Issue date: 07 February 2008

Walking with Robots It is critical that researchers working on cutting edge projects that impact on our daily lives learn how to communicate sometimes complicated new ideas and discoveries in an accessible way. This activity, known as public engagement, is now seen as an important component in science research dissemination to inform and broaden public awareness and understanding.

Alan Winfield and Claire Rocks, from the University of the West of England have secured £49,216 from the EPSRC Partnerships for Public Engagement fund to run a three-day residential workshop to help young researchers come up with innovative and exciting ways to promote cutting edge research at public events.

The workshops will be held at At-Bristol from 18 to 20 February 2008 and will be attended by researchers with expertise in robotics, animatronics and artificial intelligence.

Claire Rocks from the Science Communication Unit at UWE is organising the workshops, she explains, “We are going to combine research from different fields in order to provide a carousel of events that will eventually be shown at science festivals.

“The three day course at At Bristol will afford young researchers some time to consider how they might communicate science to a wider audience. They will learn about conception of ideas, funding, evaluation and running events. At the end of the workshop the participants will showcase their ideas at a special event at At Bristol on 20 February 2008. The ideas that work well will then be shown at other national Science Festivals including the British Association, Cheltenham and Imagineering Fairs.”

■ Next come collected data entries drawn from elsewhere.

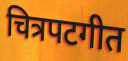
चित्रपटगीतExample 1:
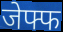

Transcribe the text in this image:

जेफ्फ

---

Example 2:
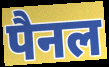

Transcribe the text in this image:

पैनल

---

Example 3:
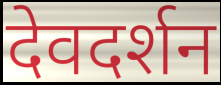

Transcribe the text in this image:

देवदर्शन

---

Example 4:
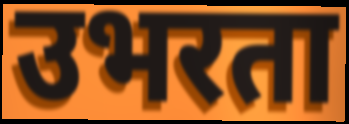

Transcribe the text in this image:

उभरता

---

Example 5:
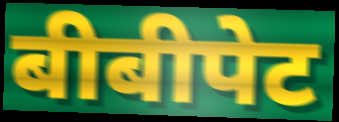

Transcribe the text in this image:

बीबीपेटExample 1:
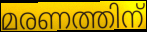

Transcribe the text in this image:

മരണത്തിന്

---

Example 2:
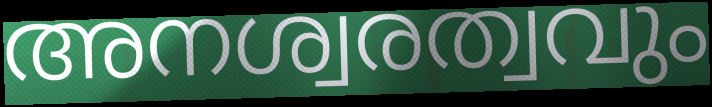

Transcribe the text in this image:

അനശ്വരത്വവും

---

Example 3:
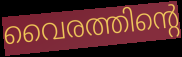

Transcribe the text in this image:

വൈരത്തിന്റെ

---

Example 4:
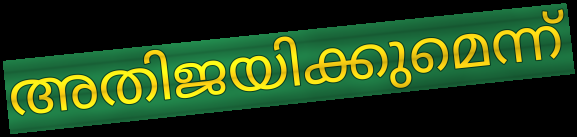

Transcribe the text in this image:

അതിജയിക്കുമെന്ന്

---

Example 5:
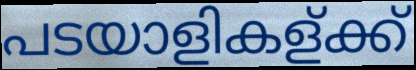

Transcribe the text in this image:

പടയാളികള്ക്ക്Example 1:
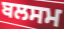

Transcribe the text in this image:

ਬਲਸਮ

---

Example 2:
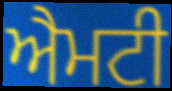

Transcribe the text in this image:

ਐਮਟੀ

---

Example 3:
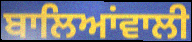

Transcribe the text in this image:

ਬਾਲਿਆਂਵਾਲੀ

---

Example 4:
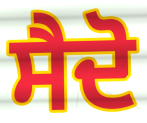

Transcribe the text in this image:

ਸੈਦੋ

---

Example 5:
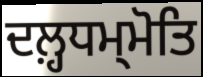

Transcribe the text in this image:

ਦਲ਼੍ਹਧਮ੍ਮੋਤਿ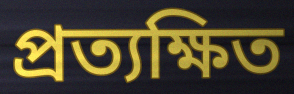
প্রত্যক্ষিত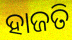
ହାଜତିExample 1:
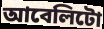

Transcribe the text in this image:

আবেলিটো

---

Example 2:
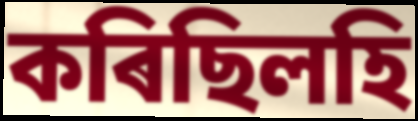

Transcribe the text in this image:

কৰিছিলহি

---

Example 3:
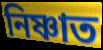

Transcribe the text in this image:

নিষ্ণাত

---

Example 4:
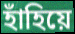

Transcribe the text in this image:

হাঁহিয়ে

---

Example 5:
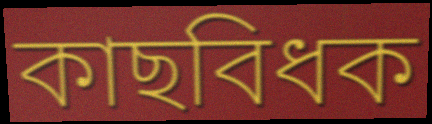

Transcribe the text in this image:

কাছবিধক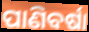
ପାଣିବର୍ଷାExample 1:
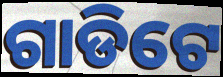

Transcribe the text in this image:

ଗାଡିଟେ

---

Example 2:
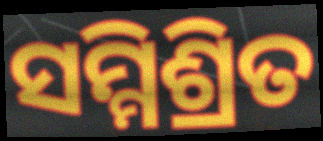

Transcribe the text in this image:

ସମ୍ମିଶ୍ରିତ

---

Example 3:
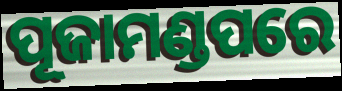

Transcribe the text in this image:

ପୂଜାମଣ୍ଡପରେ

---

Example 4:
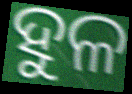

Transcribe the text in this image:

ହୁଳ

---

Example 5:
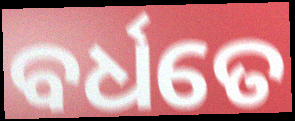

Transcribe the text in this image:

ବର୍ଧତେ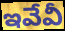
ఇవేవీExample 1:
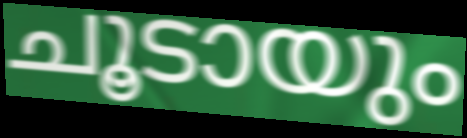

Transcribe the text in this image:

ചൂടായും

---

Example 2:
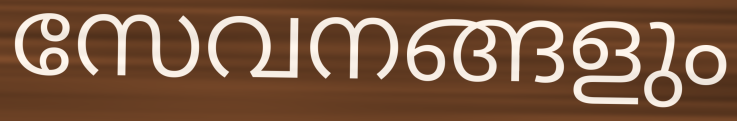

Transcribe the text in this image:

സേവനങ്ങളും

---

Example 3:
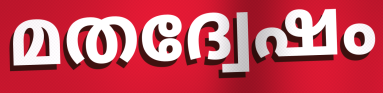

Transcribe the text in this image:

മതദ്വേഷം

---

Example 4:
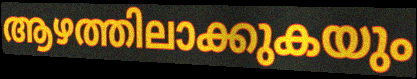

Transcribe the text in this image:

ആഴത്തിലാക്കുകയും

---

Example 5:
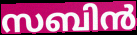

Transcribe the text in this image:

സബിൻ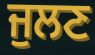
ਜੁਲਣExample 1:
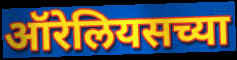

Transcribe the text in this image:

ऑरेलियसच्या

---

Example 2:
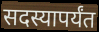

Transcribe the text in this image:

सदस्यापर्यंत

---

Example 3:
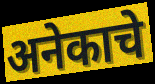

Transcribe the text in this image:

अनेकाचे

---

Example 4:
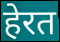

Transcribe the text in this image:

हेरत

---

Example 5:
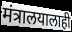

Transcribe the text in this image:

मंत्रालयालाही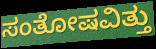
ಸಂತೋಷವಿತ್ತು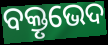
ବକ୍ତୃଭେଦ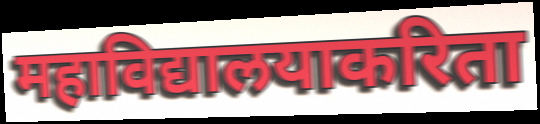
महाविद्यालयाकरिता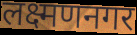
लक्ष्मणनगर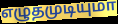
எழுதமுடியுமா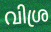
വിശ്രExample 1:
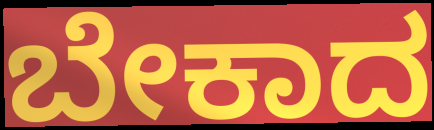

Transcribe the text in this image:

ಬೇಕಾದ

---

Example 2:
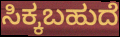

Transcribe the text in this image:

ಸಿಕ್ಕಬಹುದೆ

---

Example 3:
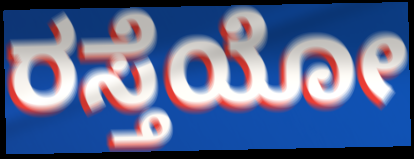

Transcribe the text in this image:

ರಸ್ತೆಯೋ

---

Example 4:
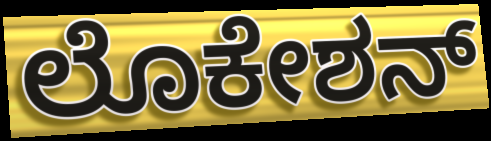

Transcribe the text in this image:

ಲೊಕೇಶನ್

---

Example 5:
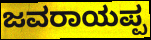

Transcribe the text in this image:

ಜವರಾಯಪ್ಪ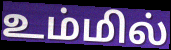
உம்மில்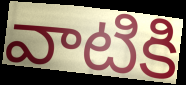
వాటికిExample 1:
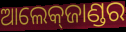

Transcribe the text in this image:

ଆଲେକ୍‌ଜାଣ୍ଡର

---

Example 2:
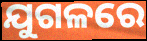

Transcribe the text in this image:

ଯୁଗଳରେ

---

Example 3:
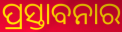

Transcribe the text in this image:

ପ୍ରସ୍ତାବନାର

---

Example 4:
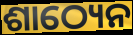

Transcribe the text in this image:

ଶାଠ୍ୟେନ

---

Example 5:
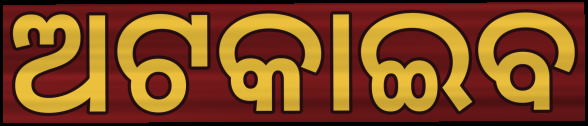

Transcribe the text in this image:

ଅଟକାଇବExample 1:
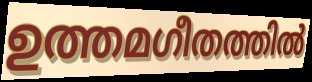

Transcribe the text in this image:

ഉത്തമഗീതത്തിൽ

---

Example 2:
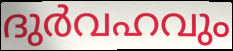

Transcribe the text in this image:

ദുർവഹവും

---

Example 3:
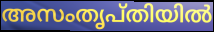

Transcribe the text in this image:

അസംതൃപ്തിയിൽ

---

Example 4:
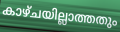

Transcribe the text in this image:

കാഴ്ചയില്ലാത്തതും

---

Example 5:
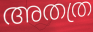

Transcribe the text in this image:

അതത്രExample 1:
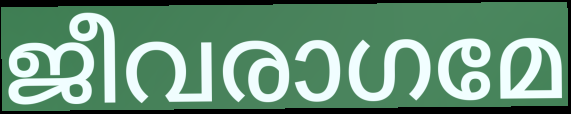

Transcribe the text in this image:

ജീവരാഗമേ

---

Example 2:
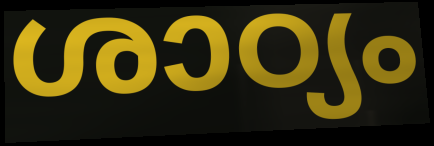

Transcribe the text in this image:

ശാഠ്യം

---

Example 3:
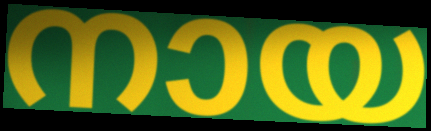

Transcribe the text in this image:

നായ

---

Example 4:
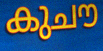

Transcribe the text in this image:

കുചൗ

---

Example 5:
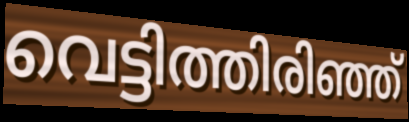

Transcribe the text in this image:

വെട്ടിത്തിരിഞ്ഞ്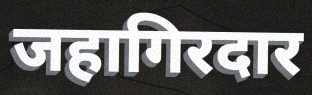
जहागिरदार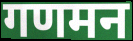
गणमन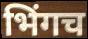
भिंगच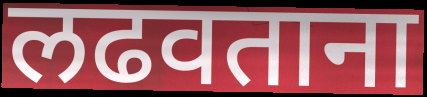
लढवतानाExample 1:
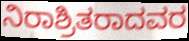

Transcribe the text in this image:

ನಿರಾಶ್ರಿತರಾದವರ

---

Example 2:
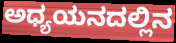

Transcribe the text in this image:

ಅಧ್ಯಯನದಲ್ಲಿನ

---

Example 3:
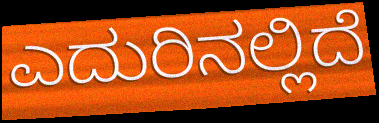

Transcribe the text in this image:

ಎದುರಿನಲ್ಲಿದೆ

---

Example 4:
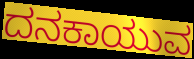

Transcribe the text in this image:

ದನಕಾಯುವ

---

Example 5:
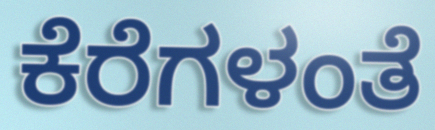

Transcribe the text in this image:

ಕೆರೆಗಳಂತೆ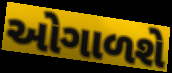
ઓગાળશેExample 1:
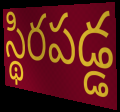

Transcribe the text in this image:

స్థిరపడ్డ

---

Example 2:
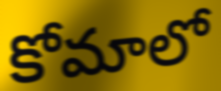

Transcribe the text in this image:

కోమాలో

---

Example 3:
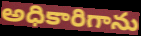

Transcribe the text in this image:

అధికారిగాను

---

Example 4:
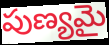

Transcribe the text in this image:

పుణ్యమై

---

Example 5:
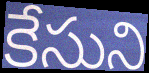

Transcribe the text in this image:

కేసుని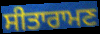
ਸੀਤਾਰਾਮਣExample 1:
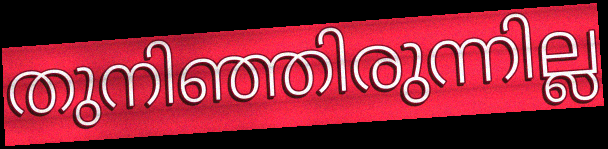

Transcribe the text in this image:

തുനിഞ്ഞിരുന്നില്ല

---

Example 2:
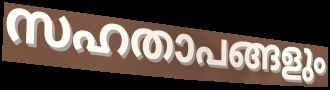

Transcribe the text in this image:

സഹതാപങ്ങളും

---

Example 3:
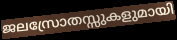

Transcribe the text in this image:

ജലസ്രോതസ്സുകളുമായി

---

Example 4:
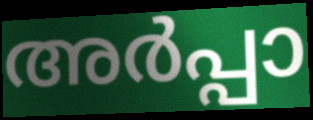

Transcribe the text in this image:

അർപ്പാ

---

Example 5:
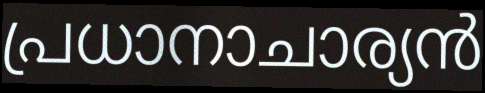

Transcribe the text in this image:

പ്രധാനാചാര്യൻ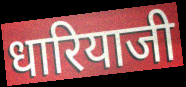
धारियाजीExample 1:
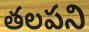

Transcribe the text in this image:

తలపని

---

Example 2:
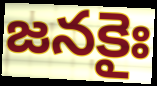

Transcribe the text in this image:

జనకైః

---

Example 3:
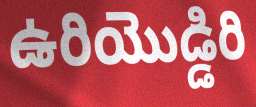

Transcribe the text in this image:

ఉరియొడ్డిరి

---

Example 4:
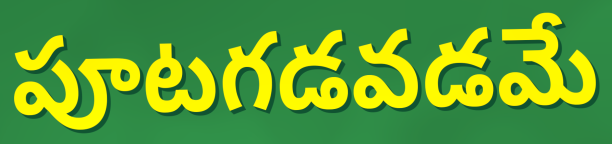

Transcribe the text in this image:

పూటగడవడమే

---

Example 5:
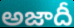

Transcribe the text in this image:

అజాదీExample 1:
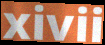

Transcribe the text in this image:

xivii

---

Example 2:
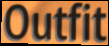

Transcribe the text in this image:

Outfit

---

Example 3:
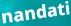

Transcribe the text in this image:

nandati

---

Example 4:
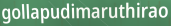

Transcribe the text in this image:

gollapudimaruthirao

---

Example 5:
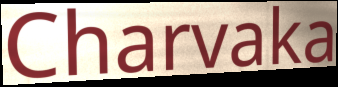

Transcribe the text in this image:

CharvakaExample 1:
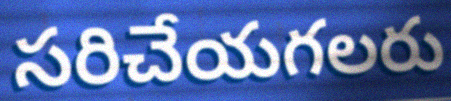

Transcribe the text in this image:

సరిచేయగలరు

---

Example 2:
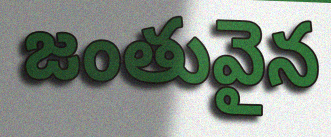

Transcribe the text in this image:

జంతువైన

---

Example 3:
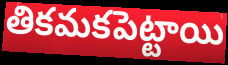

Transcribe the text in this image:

తికమకపెట్టాయి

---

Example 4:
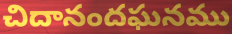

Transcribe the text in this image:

చిదానందఘనము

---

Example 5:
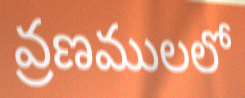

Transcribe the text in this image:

వ్రణములలో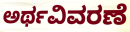
ಅರ್ಥವಿವರಣೆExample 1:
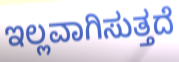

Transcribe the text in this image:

ಇಲ್ಲವಾಗಿಸುತ್ತದೆ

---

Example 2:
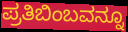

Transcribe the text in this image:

ಪ್ರತಿಬಿಂಬವನ್ನೂ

Claire Rocks coordinates the very successful public engagement programme, 'Walking with Robots' and she says that it is critical that more young researchers are encouraged to promote robotics and it's relevance to life in the 21st century. "Advances in robotics are some of the most important developments happening right now – and it is critical that we researchers proactively seek to engage the wider world by showing how what we do impacts on everyday issues. By engaging researchers at the start of their careers we hope to help them develop clear communications strategies that will highlight their work to a much wider audience.”


Editors notes

UWE and the University of Bristol jointly run the National Co-ordinating Centre for Public Engagement.